• [TASK SET]:
a - According to the passage about the Fo'castle, about how wide was the eye of the storm?
b - Return the part of the passage about the Fo'castle starting with "As the hurricane's" and going on through "in the waves.".

[Begin QUOTED PASSAGE]

As the hurricane's eye was passing over the area, aerial photographer Dick Kelsey of Chatham undertook an unbelievable task. The eye of the storm was approximately 40 miles in diameter, and with the maelstrom moving at about eight miles per hour, Kelsey had between two and three hours to fly over the Nauset area, take his pictures, and return to Chatham. One of his photographs captured the Fo'castle breaking up in the waves.

As the storm moved north and away from Cape Cod, the ocean receded and the winds died down. Fragments of the Fo'castle turned up in different places. Orleans resident Mark Holland and Nan Turner Waldron recovered a window (with one pane intact) and several shingles on Nauset Beach in Orleans. Authorities eventually removed the larger splintered fragments of the house from the beach, fearing a safety hazard.

* * * * * * * * *

Conrad Nobili was among those to find a piece of the Fo'castle. In a photograph at the Eastham Historical Society's Schoolhouse Museum, Nobili is pictured holding the piece of the Fo'castle where the National Literary Landmark plaque, affixed to the structure just 13 years earlier, was still in place. That section, as well as two chairs from the Fo'castle, were given to Eastham natural resources officer Henry Lind and taken to the Massachusetts Audubon Society's Wellfleet Bay Sanctuary.

Nobili's beach house, which he had stayed in since coming to Cape Cod from Milton, Massachusetts in the early 1950s, was also a victim of the storm. It was located about 500 yards north of the Fo'castle. "I designed my house to be moved -- ready to move in a month or so," Nobili said. "I figured if I got by the spring tides in February, I'd be OK."

[End QUOTED PASSAGE]
[Begin SUPPLIED DATA]

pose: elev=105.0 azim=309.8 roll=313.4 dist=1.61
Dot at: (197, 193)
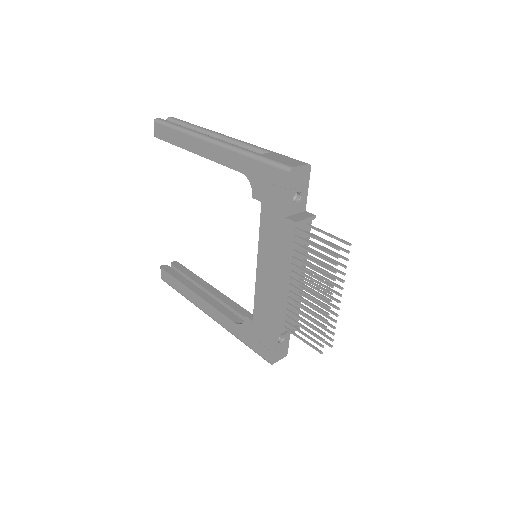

[End SUPPLIED DATA]
[Begin SUPPLIED DATA]

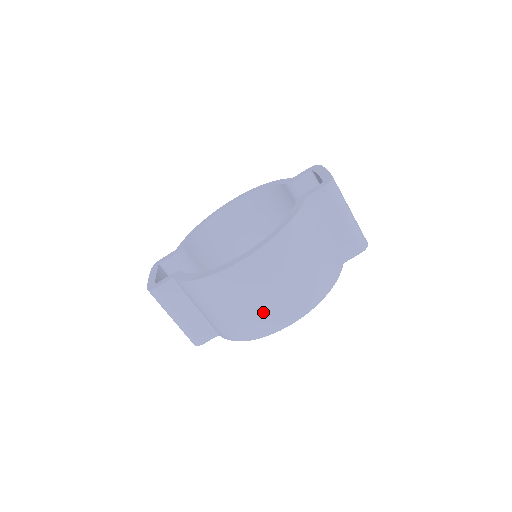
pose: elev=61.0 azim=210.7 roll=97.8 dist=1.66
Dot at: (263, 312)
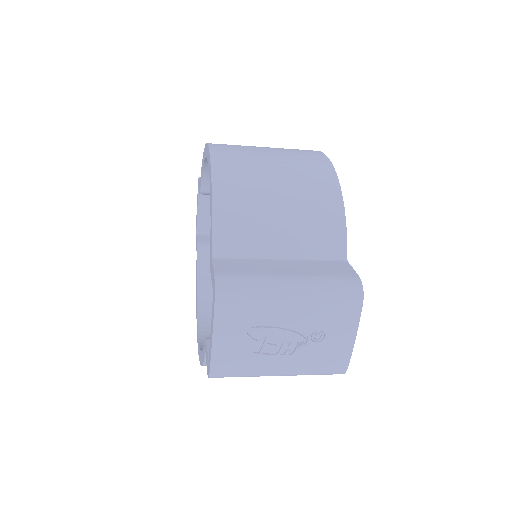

[End SUPPLIED DATA]

• [RESULTS BY TASK]:
a - Approximately 40 miles in diameter.

b -
As the hurricane's eye was passing over the area, aerial photographer Dick Kelsey of Chatham undertook an unbelievable task. The eye of the storm was approximately 40 miles in diameter, and with the maelstrom moving at about eight miles per hour, Kelsey had between two and three hours to fly over the Nauset area, take his pictures, and return to Chatham. One of his photographs captured the Fo'castle breaking up in the waves.